** EXERCISE DETAILS **
Continue the problem statement about sorting a half-sorted array from the point where it ends.

Last Updated: 29 Dec, 2020
Sort a half-sorted array
Easy
Asked in company
You are given an arbitrary array of integers of size ‘N’ which consists of two partitions sorted in non-decreasing order. You need to sort the entire array in ascending order. In other words, given an array of integers in which elements are divided into two partitions such that both the partitions are individually sorted, you need to sort the entire array.
Note:
Both the partitions need not be of the same size.
Input Format:
The first line of the input contains a single integer 'T', representing the number of test cases.
The first line of each test case consists of a single integer, representing the size of the array.
The second line of each test case contains 'N' space-separated integers, denoting the elements of the array.
Output Format:
For each test case, print the elements of the array in the space-separated form which is sorted in non-decreasing order.
Note:
You do not need to print anything. It has already been taken care of. Just implement the given function. Also, you need to update the given array in-place.

** RECORDS SHOWN **
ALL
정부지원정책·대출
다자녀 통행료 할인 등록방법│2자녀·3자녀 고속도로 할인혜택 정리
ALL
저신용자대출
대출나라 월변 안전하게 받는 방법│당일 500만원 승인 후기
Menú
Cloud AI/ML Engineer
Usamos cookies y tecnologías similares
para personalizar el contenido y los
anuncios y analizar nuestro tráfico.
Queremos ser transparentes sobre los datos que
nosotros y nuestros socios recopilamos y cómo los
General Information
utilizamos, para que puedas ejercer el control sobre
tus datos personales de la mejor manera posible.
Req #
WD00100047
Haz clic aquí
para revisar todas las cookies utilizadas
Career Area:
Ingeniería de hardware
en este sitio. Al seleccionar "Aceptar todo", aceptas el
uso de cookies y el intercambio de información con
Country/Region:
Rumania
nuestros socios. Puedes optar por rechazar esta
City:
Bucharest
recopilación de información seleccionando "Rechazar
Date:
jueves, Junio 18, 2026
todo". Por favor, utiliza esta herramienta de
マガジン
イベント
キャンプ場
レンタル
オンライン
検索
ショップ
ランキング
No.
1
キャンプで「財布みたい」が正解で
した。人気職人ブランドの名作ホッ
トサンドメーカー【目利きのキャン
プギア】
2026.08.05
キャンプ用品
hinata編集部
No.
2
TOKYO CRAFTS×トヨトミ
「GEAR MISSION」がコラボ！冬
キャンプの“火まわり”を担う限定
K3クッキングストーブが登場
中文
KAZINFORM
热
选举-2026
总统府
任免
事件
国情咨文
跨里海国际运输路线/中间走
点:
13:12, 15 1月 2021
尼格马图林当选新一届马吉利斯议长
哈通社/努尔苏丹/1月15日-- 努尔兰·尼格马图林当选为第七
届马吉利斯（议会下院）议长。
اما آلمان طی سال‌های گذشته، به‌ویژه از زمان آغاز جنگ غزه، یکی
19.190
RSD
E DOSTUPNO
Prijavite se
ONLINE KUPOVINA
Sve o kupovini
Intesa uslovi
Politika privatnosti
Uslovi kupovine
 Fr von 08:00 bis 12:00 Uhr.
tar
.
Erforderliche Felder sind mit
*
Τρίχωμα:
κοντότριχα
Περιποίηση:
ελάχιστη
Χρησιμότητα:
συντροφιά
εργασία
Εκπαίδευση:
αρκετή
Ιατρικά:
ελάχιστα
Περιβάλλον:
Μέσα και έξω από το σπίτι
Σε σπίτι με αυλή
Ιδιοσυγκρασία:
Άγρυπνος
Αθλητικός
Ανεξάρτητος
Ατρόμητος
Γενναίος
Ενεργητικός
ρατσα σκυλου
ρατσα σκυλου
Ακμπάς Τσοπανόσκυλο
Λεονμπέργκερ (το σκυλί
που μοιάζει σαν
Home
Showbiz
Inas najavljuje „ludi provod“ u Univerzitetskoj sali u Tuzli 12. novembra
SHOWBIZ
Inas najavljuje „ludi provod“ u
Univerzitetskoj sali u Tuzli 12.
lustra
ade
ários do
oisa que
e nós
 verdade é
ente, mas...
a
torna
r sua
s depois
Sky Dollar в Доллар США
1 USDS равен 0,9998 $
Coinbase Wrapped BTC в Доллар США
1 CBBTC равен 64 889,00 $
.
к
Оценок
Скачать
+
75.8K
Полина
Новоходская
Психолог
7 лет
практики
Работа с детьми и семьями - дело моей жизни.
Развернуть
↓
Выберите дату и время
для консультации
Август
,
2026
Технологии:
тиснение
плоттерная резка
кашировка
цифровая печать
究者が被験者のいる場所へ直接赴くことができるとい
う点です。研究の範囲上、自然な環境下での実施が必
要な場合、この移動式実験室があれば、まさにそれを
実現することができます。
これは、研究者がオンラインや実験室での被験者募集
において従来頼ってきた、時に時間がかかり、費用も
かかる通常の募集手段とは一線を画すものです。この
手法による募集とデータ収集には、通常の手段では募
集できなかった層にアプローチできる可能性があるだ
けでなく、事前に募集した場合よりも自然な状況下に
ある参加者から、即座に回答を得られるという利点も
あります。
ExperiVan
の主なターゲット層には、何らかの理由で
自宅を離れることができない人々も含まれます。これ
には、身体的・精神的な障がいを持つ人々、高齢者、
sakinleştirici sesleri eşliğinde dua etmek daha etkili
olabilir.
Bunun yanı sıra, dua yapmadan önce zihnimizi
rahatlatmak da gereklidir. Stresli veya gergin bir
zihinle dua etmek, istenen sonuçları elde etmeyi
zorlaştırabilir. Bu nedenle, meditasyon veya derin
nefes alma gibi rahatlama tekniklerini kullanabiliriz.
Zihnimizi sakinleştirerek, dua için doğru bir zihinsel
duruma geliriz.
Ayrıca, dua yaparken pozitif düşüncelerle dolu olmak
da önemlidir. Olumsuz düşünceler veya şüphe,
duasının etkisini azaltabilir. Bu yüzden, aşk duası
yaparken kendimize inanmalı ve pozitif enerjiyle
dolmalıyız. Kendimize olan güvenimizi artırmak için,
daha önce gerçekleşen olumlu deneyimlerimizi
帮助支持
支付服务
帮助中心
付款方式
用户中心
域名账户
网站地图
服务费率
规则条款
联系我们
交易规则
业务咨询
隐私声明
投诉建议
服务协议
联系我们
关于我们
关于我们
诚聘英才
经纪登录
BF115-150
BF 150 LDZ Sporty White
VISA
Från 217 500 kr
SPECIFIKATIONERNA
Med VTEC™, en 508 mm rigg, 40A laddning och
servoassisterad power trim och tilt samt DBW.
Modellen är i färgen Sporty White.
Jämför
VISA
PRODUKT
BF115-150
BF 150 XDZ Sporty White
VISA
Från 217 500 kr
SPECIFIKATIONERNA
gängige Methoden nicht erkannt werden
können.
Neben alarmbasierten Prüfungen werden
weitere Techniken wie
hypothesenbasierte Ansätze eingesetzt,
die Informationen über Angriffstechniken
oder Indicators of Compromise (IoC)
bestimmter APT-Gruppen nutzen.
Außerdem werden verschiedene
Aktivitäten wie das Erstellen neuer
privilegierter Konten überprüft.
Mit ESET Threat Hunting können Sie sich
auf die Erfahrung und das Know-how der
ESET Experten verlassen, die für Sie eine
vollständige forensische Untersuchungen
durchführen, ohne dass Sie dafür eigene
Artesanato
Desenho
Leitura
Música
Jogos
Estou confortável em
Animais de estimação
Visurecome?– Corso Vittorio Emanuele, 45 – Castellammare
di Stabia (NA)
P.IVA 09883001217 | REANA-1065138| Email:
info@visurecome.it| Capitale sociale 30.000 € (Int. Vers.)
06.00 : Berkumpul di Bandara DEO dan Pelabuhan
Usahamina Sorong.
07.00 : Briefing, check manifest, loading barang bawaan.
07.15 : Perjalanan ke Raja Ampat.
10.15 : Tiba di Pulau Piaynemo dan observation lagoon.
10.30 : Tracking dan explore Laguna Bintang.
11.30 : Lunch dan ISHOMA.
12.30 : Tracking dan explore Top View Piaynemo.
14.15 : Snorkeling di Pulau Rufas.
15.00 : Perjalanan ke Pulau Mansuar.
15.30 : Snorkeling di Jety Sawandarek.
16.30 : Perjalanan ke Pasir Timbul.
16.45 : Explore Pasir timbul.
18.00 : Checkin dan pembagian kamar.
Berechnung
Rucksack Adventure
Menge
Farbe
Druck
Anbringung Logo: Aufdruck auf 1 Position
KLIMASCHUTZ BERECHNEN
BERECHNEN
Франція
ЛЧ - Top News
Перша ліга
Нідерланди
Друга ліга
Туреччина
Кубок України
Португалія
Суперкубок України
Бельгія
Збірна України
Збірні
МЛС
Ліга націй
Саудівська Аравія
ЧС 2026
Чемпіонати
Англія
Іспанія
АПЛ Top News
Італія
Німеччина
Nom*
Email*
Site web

** RESULT BELOW **
Constraints:
1 <= T <= 100
1 <= N <= 10^4
1 <= arr[i] <= 10^9
Time Limit: 1sec
Approaches
A naive or brute force approach for this problem is to simply sort the entire given array, ignoring the fact that it consists of two already sorted partitions. We can use a quick sort or merge sort algorithm to sort the array efficiently. Also, most of the languages have their in-built sort methods which are quite efficient in terms of time and space complexities.
Follow the links below to get in-depth information about these algorithms-
Quick Sort - https://en.wikipedia.org/wiki/Quicksort
Merge Sort - https://en.wikipedia.org/wiki/Merge_sort
An efficient solution will be to use a modified version of merge() function used in the merge sort algorithm.
- First, create an auxiliary array ‘ans’ of size N which will be used to store the final sorted array.
- Now, first of all, find the pivot point in the given array. This point will be the point where the second sorted partition begins. Let the pivot index be called ‘pivot’
To find pivot, we can use the logic that it will be the first index where arr[i-1]>arr[i]. We can use a simple for loop to check this condition and find our required index. - One thing to note here is that if pivot=0, it means that the array consists of only one partition and the array is already sorted. We simply return in this case.
- Once we have a pivot, we initialize three variables i=0, j=pivot, and k=0. i will be used to traverse over the first partition, j will be used to traverse over the second partition and k will keep track of the temporary array in which we store the elements in sorted order.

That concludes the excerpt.